TASK SET
- a) Using the MP3 player excerpt, explain in one to three sentences why the multiplexer output was sent through a voltage buffer op amp circuit.
- b) Reproduce the portion of the MP3 player excerpt that opens with the words containing "The combined left" and closes with "is shown below.".

EXCERPT TO READ
VCC on the audio multiplexer was set to 5V, the enable pin was set to ground to allow the multiplexer to work, and we used two digital pins D0 and D1 to control the switching of the input signals. The idea of switching the C1 and C2 signals between the two multiplexers allowed us to only have to use two digital outpins on the arduino to control the audio output mode. We were able to use the same output signal on the arudino, for example (low high) to select C1 on the multiplexer input pins, to select the combined signal for the left earphone and ground for the right earphone. Unfortunately, the audio multiplexer had a 60 ohm resistance associated with it's output and thus we ran the output through a simple voltage buffer op amp circuit,(courtesy Wikipedia), to remove this 60 ohm resistance. Although for certain applications this resistance could be considered insignificant, for audio applications, it is not uncommon to drive 8 ohm loads, and thus adding 60 ohms to the output increases the load by almost an order of magnitude. I would like to note that the op amp used was the LM324N. Moreover, V++ for the op amp was set to be 5V and V-- was set to be 0V for all of the op amp circuits used in my MP3 player. In addition, the "ground" drawn in these figures is not the real 0V ground, rather the 1.2 virtual ground. This virtual ground was chosen to allow the signal to have negative and positive peak amplitudes and to prevent them from hitting the rails of the op amp.

The combined left and right signal was created using a summing amplifier op amp circuit as seen here (modified from Wikipedia), where R₁, R₂, and R_F are all equal to 500 ohms in order to minimize the thermal noise caused by the resistors and to give a unity gain when adding the signals. In this diagram V₂ and V₁ are the left and right audio channel inputs. Although we tried numerous capacitors in order to improve the signal quality, we found no significant increase in signal quality and hence did not include any in our final design. We did however, include a capacitor between power and ground to stabilize the power around the op amp.

An image of the breadboard MP3 player and a zoomed in picture of the audio circuit that combines the signals and selects the correct channel to output is shown below.

PROVIDED MATERIAL
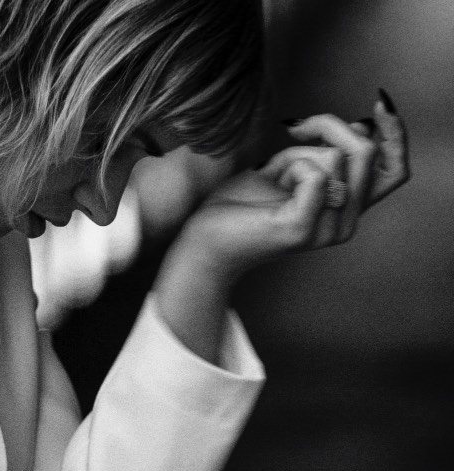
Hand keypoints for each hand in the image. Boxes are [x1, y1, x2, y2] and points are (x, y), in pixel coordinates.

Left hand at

EXPECTED OUTPUTS
- a) The audio multiplexer had a 60 ohm resistance on its output, and the buffer circuit removed it. In audio applications it is not uncommon to drive 8 ohm loads, so adding 60 ohms would increase the load by almost an order of magnitude.

- b)
The combined left and right signal was created using a summing amplifier op amp circuit as seen here (modified from Wikipedia), where R₁, R₂, and R_F are all equal to 500 ohms in order to minimize the thermal noise caused by the resistors and to give a unity gain when adding the signals. In this diagram V₂ and V₁ are the left and right audio channel inputs. Although we tried numerous capacitors in order to improve the signal quality, we found no significant increase in signal quality and hence did not include any in our final design. We did however, include a capacitor between power and ground to stabilize the power around the op amp.

An image of the breadboard MP3 player and a zoomed in picture of the audio circuit that combines the signals and selects the correct channel to output is shown below.